Strengthening these muscles ensures that you stay injury-free and perform better in activities requiring manual dexterity.
By incorporating specific exercises into your daily routine, you can improve your wrist's endurance, flexibility, and overall function.
Here are five effective exercises to build stronger, more flexible wrist muscles.
Curl exercise
Wrist curls with dumbbells
Wrist curls work on the forearm flexors, which are crucial for wrist strength.
To do this exercise, sit on a bench with your forearms placed on your thighs.
Grip a dumbbell in each hand with the palms facing up.
Gradually curl the weights up by bending at the wrists, then bring them down to the starting position.
Reverse curl
Reverse wrist curls
Reverse wrist curls are all about strengthening the extensor muscles of the forearm.
Simply sit on a bench with your forearms resting on your thighs, and hold dumbbells with palms facing down.
Lift the weights by extending at the wrists, and return to the starting position.
Rotation exercise
Wrist rotations using resistance bands
Wrist rotations are pivotal for enhancing the wrists' flexibility and range of motion.
To perform this exercise, first, secure one end of a resistance band under your foot.
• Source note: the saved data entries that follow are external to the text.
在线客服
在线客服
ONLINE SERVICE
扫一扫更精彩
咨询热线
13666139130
Then, grasp the other end with one hand.
Start by rotating your wrist in a clockwise direction for several repetitions.
After completing these, switch directions to perform counterclockwise rotations, ensuring both movements are done smoothly and steadily.
Squeeze technique
Finger squeeze exercise
Finger squeeze exercises are essential for improving grip strength, which is vital for maintaining wrist stability.
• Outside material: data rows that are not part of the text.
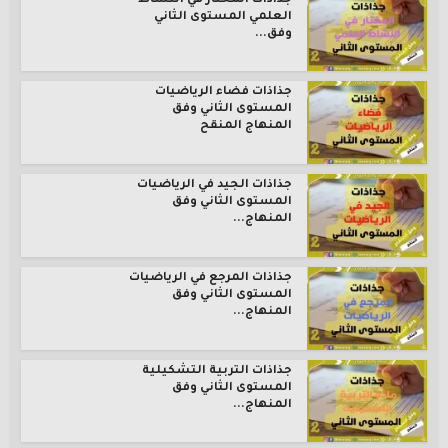
جذاذات المختار في النشاط
العلمي المستوى الثاني
وفق...
جذاذات فضاء الرياضيات
المستوى الثاني وفق
المنهاج المنقح
جذاذات الجيد في الرياضيات
المستوى الثاني وفق
المنهاج...
جذاذات المرجع في الرياضيات
المستوى الثاني وفق
المنهاج...
جذاذات التربية التشكيلية
المستوى الثاني وفق
المنهاج...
For this exercise, one should use a stress ball or an object with similar resistance.
Squeeze the object tightly for a few seconds, maintaining a firm grip at all times. Then, slowly release it to reap maximum benefits.
This routine, when done regularly, can significantly improve grip strength and wrist stability over time.
Rotation drill
Pronation and supination drills
Pronation and supination drills involve rotating your forearm while keeping elbows stationary against sides.
This helps increase rotational mobility around joints near elbows.
It also strengthens supporting musculature surrounding wrists themselves when done regularly over time.
There should be no excessive strain placed upon them during execution phase itself.